Móveis e eletrodomésticos, com variação de 13,3% no volume de vendas em relação a fevereiro do ano passado, registrou o segundo maior impacto (25%). No acumulado do bimestre a taxa foi de 13,2% e nos últimos 12 meses, de 15,5%.

Combustíveis e lubrificantes, com 3,9% de variação do volume de vendas na relação fevereiro12/fevereiro11, respondeu pela sexta maior contribuição à taxa global do varejo. Em termos de desempenho acumulado, as taxas de variação chegaram a 1,5% no ano e 0,7% nos últimos 12 meses.

Varejo ampliado em queda

O comércio varejista ampliado, que inclui, segundo o IBGE, o varejo e mais as atividades de veículos, motos, partes e peças e de material de construção, registrou, em relação ao mês anterior (com ajuste sazonal), queda tanto para o volume de vendas (-1,1%) quanto para a receita nominal (-1,4%).

Comparado com o mesmo mês do ano anterior (sem ajuste sazonal), as variações foram de 2,5% para o volume de vendas e de 4,8% para a receita nominal. Nos acumulados do ano e dos últimos 12 meses, o setor apresentou taxas de 5,4% e 5,5% para o volume e de 7,7% e 8,2% para a receita nominal.

Desempenho regional

De acordo com o IBGE, todos os Estados apresentaram resultados positivos na comparação com fevereiro de 2011 no que tange ao volume de vendas, sendo os principais Roraima (35,9%); Tocantins (19,6%); Mato Grosso do Sul (17,1%); Santa Catarina (16,2); e Paraná (15,9%). Quanto à participação, sobressaíram São Paulo (10,5%); Paraná (15,9%); Minas Gerais (8,5%); Rio Grande do Sul (11,2%) e Santa Catarina (16,2%).

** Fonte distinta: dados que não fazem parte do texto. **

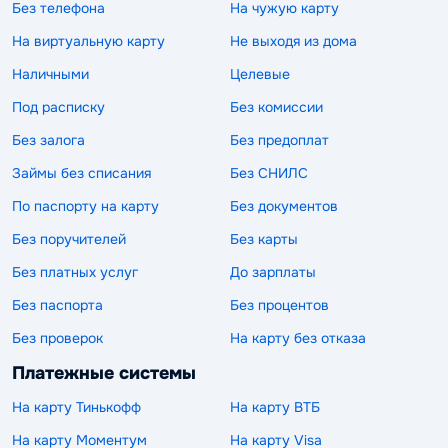
Без телефона
На чужую карту
На виртуальную карту
Не выходя из дома
Наличными
Целевые
Под расписку
Без комиссии
Без залога
Без предоплат
Займы без списания
Без СНИЛС
По паспорту на карту
Без документов
Без поручителей
Без карты
Без платных услуг
До зарплаты
Без паспорта
Без процентов
Без проверок
На карту без отказа
Платежные системы
На карту Тинькофф
На карту ВТБ
На карту Моментум
На карту Visa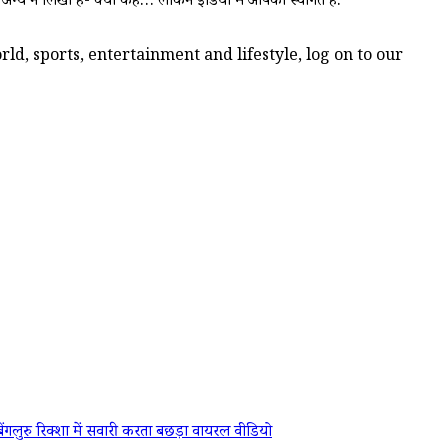
न्य ने लिखा है- क्या कहें… लेकिन इंडिया में आपका स्वागत है.
ld, sports, entertainment and lifestyle, log on to our
बेंगलुरु
रिक्शा में सवारी करता बछड़ा
वायरल वीडियो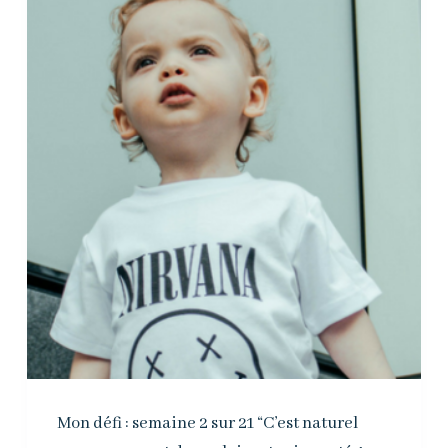
Mon défi : semaine 2 sur 21 “C’est naturel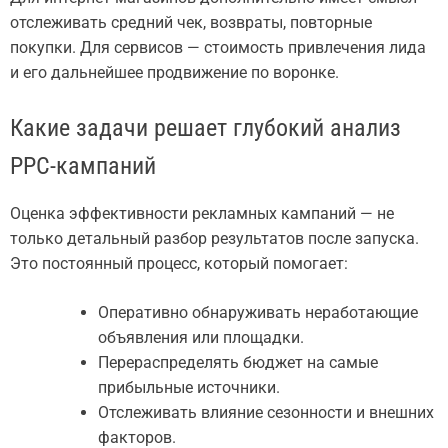
отслеживать средний чек, возвраты, повторные
покупки. Для сервисов — стоимость привлечения лида
и его дальнейшее продвижение по воронке.
Какие задачи решает глубокий анализ
PPC-кампаний
Оценка эффективности рекламных кампаний — не
только детальный разбор результатов после запуска.
Это постоянный процесс, который помогает:
Оперативно обнаруживать неработающие
объявления или площадки.
Перераспределять бюджет на самые
прибыльные источники.
Отслеживать влияние сезонности и внешних
факторов.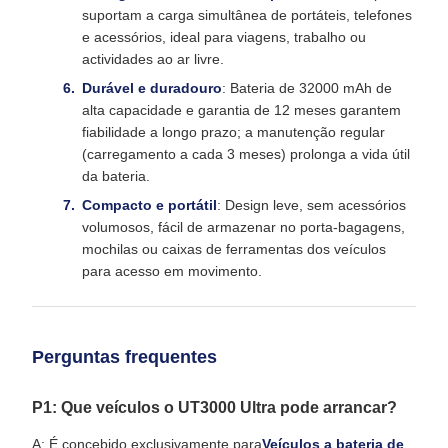
suportam a carga simultânea de portáteis, telefones
e acessórios, ideal para viagens, trabalho ou
actividades ao ar livre.
Durável e duradouro
: Bateria de 32000 mAh de
alta capacidade e garantia de 12 meses garantem
fiabilidade a longo prazo; a manutenção regular
(carregamento a cada 3 meses) prolonga a vida útil
da bateria.
Compacto e portátil
: Design leve, sem acessórios
volumosos, fácil de armazenar no porta-bagagens,
mochilas ou caixas de ferramentas dos veículos
para acesso em movimento.
Perguntas frequentes
P1: Que veículos o UT3000 Ultra pode arrancar?
A: É concebido exclusivamente para
Veículos a bateria de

Em relação ao varejo ampliado, as maiores taxas de desempenho no volume de vendas ocorreram em Roraima (21,5%); Tocantins (11,9%); Mato Grosso (11,6%); Piauí (7,9%); Rondônia (6,3%) e Maranhão (6,2%). Em termos de impacto no resultado global do setor, os destaques foram os estados de São Paulo (4,7%); Paraná (5,3%); Minas Gerais (2,7%); Mato Grosso (11,6%) e Santa Catarina (2,6%).